Review: FrameForge Previz Studio 3
Issue: January 1, 2011

Review: FrameForge Previz Studio 3

PRODUCT: FrameForge Previz Studio 3


PRICE: Previz Studio Pro: $599; Previz Studio 3 Pro Premium: $799; Stereo 3D Version: $899; Stereo 3D Version Premium: $1,099

- democratizes previz

- ability to use predefined relationships between objects

Every now and then one may come across a piece of software that is very useful and a lot fun to use. FrameForge Previz Studio 3 caught my eye because it seemed like an application I’d like to spend an evening with. 

Little did I understand that one evening would turn into many late nights as Previz 3 was revealing its tantalizing layers one by one. This review scratches only the surface of this complex but easy-to-use software.


Previz 3 is more than your father’s old storyboarding program. It enables directors, cinematographers and other creative professionals to flesh out creative ideas in a minimum amount of time and with a minimal learning curve. Although it cannot produce highly-polished animation, Previz 3 democratizes the craft of film previsualization, and can also be deployed as a powerful learning tool.

The program comes in three tiers suited for different users levels. The top Stereographic 3D Version of Previz 3 adds powerful stereoscopic 3D features.


Users familiar with 3D animation concepts may master the software a little quicker than the rest, but the software is loaded with optional information prompts that guide new users along.

Previz 3 can import scripts from major screenwriting programs. It can break down the scenes from a script into empty virtual sets ready for dressing with props and actors.

Room Builder allows for building of precisely-measured flats with functional doors and windows. Users who require even more precision and detail can import Google SketchUp, FBX and VRML objects.

There is a large local library of props and an ever-growing online community library. Hinged props are fully functional. Moving parts can swivel, open and close. Actors have movable inverse kinematics skeletons and user editable texture maps for simulating scars, tattoos and body hair.

Perhaps one of the best features in Previz 3 is the ability to use predefined relationships between objects. Putting a gun into an actor’s hand makes the hand hold the gun. Dragging the actor into a chair forces the actor to sit down. The relationships are user editable and the possibilities are endless.

The prop library also contains common production equipment like dollies, cranes and calibrated lighting instruments. Lights and cameras work interdependently and can produce shadows, accurate light distribution and depth of field.
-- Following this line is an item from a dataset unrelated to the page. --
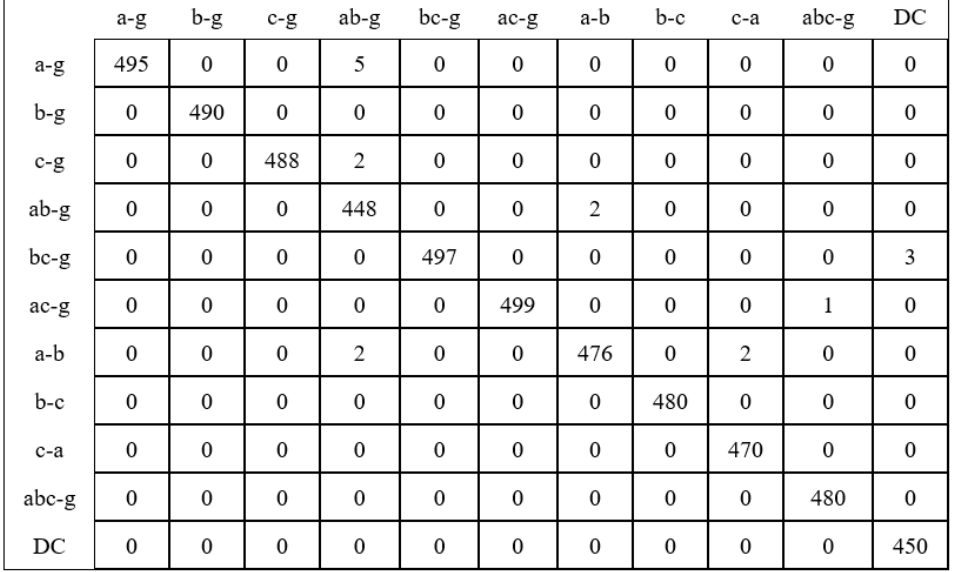
Table 2. Accuracy (%), Precision (%), sensitivity (%), and F1-Score results.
All production equipment interacts with other set pieces. The program warns about violations like mounting a heavy camera on a light tripod or trying to jam a Technocrane into a low-ceiling room. Objects are easy to position and move using on-screen control orbs or side buttons and sliders. Every object, including the cameras, can be animated.

Final output options are plentiful. Previz 3 can generate storyboards, animatics, Quicktime and AVI clips, and shot lists complete with top down views and full equipment lists.
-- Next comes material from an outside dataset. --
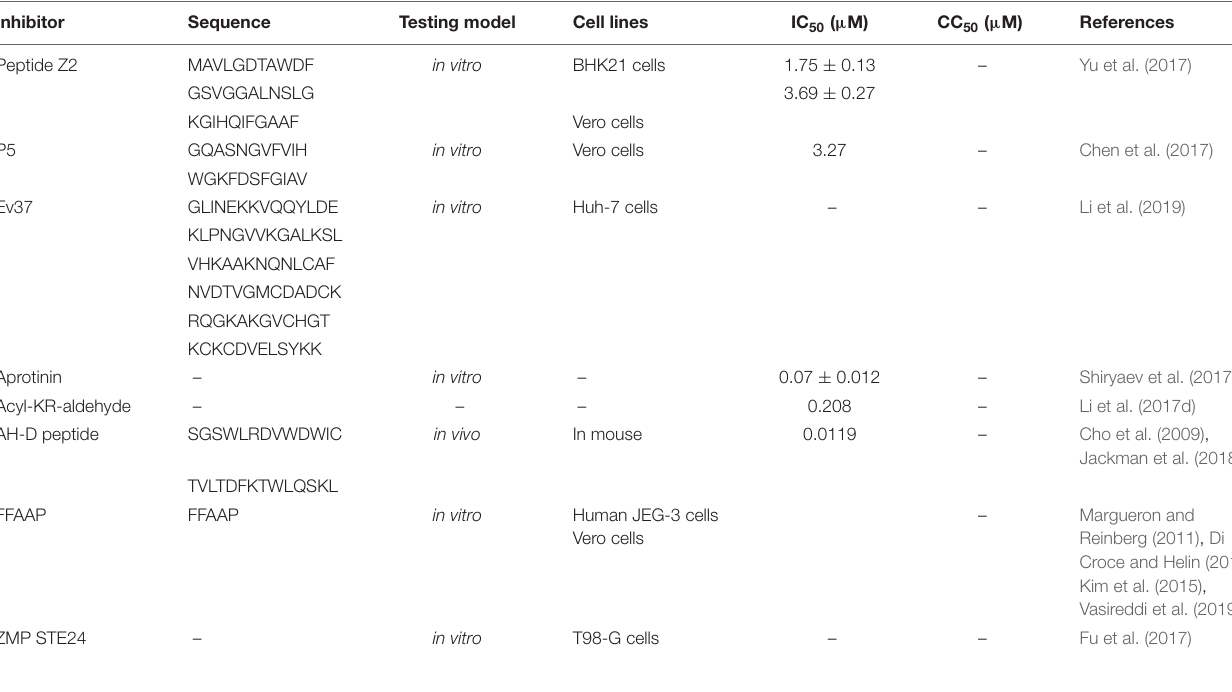
TABLE 1 | Zika virus peptide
One unintended consequence of a program that offers a high degree of physical and optical accuracy is that it is very suitable for film students and professionals who need to brush up on their skills. Film schools rarely have the resources and the type of equipment that is available inside Previz 3.

Students can easily lay down tracks, place a dolly and look through an actual production model camera with a specific lens. They can see what amount of light is necessary to achieve the desired depth of field in the scene. They can test to see if their choice of lens and camera placement can capture the blocking they directed. All the things that define director’s craft and require years of practice to master can be practiced in the software with a good degree of accuracy.

The stereo 3D tools in Previz 3 are also useful for pros looking to learn the principles of stereo production and post. The manual does not hide the fact that some stereo prerequisites are required. However, anyone who has learned the stereo basics can start visualizing how the stereo theory translates into the illusion of depth. The program comes with a generic side-by-side rig and a beam splitter rig. 

Previz 3 outputs left and right eye in a variety of ways. It can drive a monitor with active shutter glasses and can generate anaglyph video for use with colored glasses.

Aside from alignment asymmetries that sometimes affect physical stereo rigs, Previz 3 creates a perfect virtual equivalent to a real-world stereoscopic scene. Users can adjust not only the camera interaxial distance and optional toe-in angle, but can also see how varying amounts of horizontal image translation would benefit the shot in the post.

The program takes into account the intended screen size and adjusts the calculations in the Rig Solver to warn the user about uncomfortable parallax.


Previz 3 lacks comprehensive animation tools and metadata burn-in windows often used in high-end film previsualizations. On the other hand, it is much easier to learn and use than a typical 3D animation program.

The software is perfect for productions that cannot spend tens of thousands of dollars on animatics and previz. It is great for planning complicated, physically-accurate setups in hard-to-access locations.